[pbs-devel] [PATCH 0/5] Add LVM (thin) support for single file restore

Mon Jul 5 08:26:45 CEST 2021

On 02.07.21 14:39, Fabian Grünbichler wrote:
> Reviewed-By: Fabian Grünbichler <f.gruenbichler at proxmox.com>
> 
> requires a Breaks on the old restore image (else the restore daemon 
> crashes because of missing lock/LVM support).
> 
> some potential for follow-ups/issues I encountered with a not-so-fast 
> PBS instance and bigger VMs:
> - increase VM start timeout (currently 12s?), as the initial scan of 
>   disks seems to block responding to the startup status request, and 
>   scanning all VGs/LVs can take quite a lot longer than that - 
>   alternatively, fix this blockage and/or consider VM started sooner?

I do not think that is required, rather, did it work at all for you?
As here it did not, and that was rather due to a recently introduced side-effect by the
Memcom(pare) module[0], which is instantiated deep in the REST handler for the cached user
handling and expects to be able to create a file in `/run/proxmox-backup`. As that directory
did not exists in the restore image environment, all requests to the REST server instance
there just got a 400 Bad Request:

> proxmox_backup::server::rest] GET /api2/json/status: 400 Bad Request: [client 0.0.0.0:807] request failed

Which is stupid in two ways:
* in most cases this rather should be denoted as 50X HTTP error, as it's produced
  by a general error result in the server, user and param verification already create
  correct 40X errors, and API calls that want to denote fault on the user request side
  should be able to do so too, so remaining stuff is quite likely a 500 error - making
  it easier to search for.
* We did not set the log extension for the general error, only returned it as response
  body, so the real error got lost in any access log.
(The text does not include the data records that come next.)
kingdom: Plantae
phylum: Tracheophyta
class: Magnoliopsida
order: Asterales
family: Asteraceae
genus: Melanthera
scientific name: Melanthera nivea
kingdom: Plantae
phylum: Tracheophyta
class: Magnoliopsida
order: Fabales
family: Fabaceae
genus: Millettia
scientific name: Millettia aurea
The latter was fixed[1], but I did not care to much, nor had the time to look into details
of the first one, just noting for the record.
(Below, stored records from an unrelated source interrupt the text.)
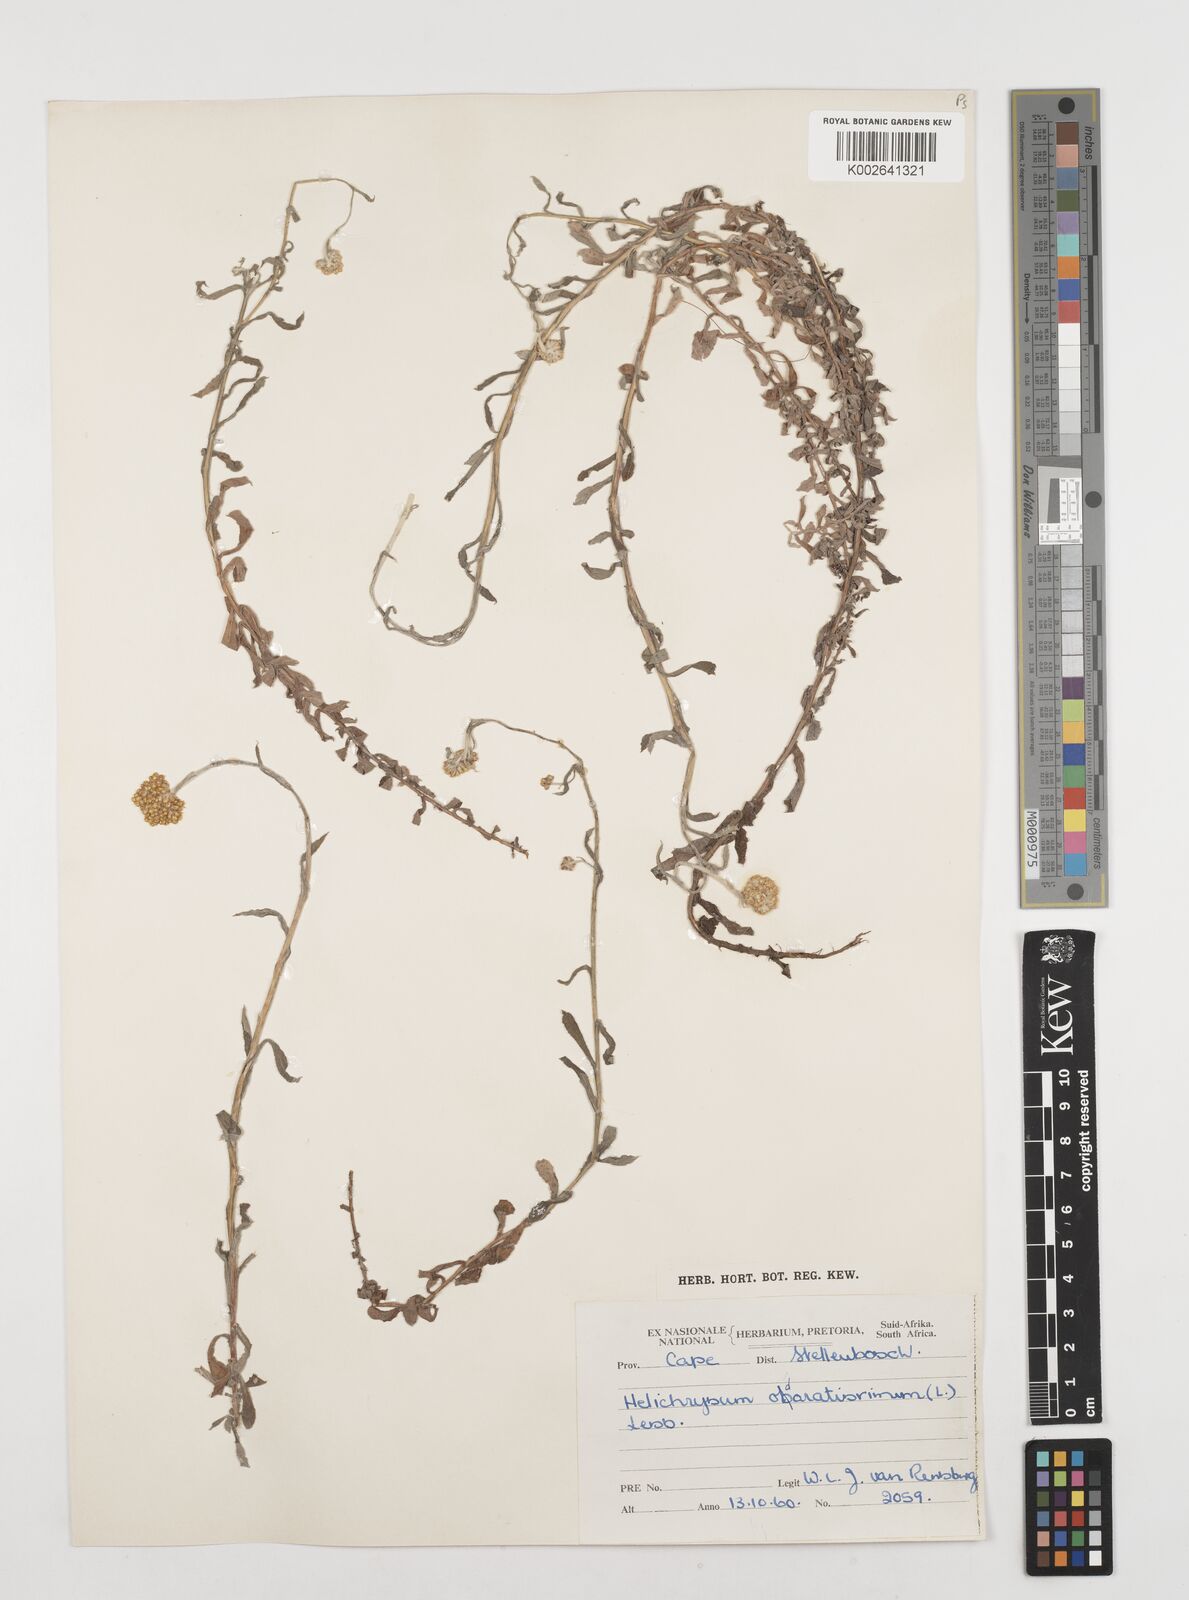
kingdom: Plantae
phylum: Tracheophyta
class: Magnoliopsida
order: Asterales
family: Asteraceae
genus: Helichrysum
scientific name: Helichrysum odoratissimum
Anyway, the symptoms of the earlier missing, now created[2], proxmox-backup run-dir where
a "VM start timeout", as the any API call failed the status one used for detecting a
finished start failed to -> timeout.

In any way, neither of you did actually test this on master, Stefan send it the day
Dietmar applied the Memcom stuff, but it was still done so 9h before this series was
send, meh...

[0]: https://git.proxmox.com/?p=proxmox-backup.git;a=commitdiff;h=fda19dcc6f41b2537896b2e874be1c0cfe71d5ea;hp=cd975e5787a3a9ace56e4aea0acc2364c283f438
[1]: https://git.proxmox.com/?p=proxmox-backup.git;a=commitdiff;h=f4d371d2d2c5d79352e9681b5d942627e26c6fd4;hp=835d0e5dd3d69886f0d6bfdd4192a4a8c81af395
[2]: https://git.proxmox.com/?p=proxmox-backup.git;a=commitdiff;h=33d7292f29bedfd7570bebcef2a5d6943ebe8cbb;hp=f4d371d2d2c5d79352e9681b5d942627e26c6fd4

> - filter out "known unreadable" LVs, like Ceph (bluestore) OSDs
> - investigate '--sysinit' option for lvchange/vgchange (seems 
>   appropriate for what we are doing inside the VM ;))
> - investigate '-K' to allow looking at "non-auto-activatable" LVs
> 
> and as discussed off-list, I think we should switch to 
> build-dependencies and copying binaries+needed libs in 
> build-initramfs.sh instead of downloading .deb packages and extracting 
> them only to remove part of their contents again - but that is firmly in 
> "improve/cleanup build" territory, so lower priority than the above.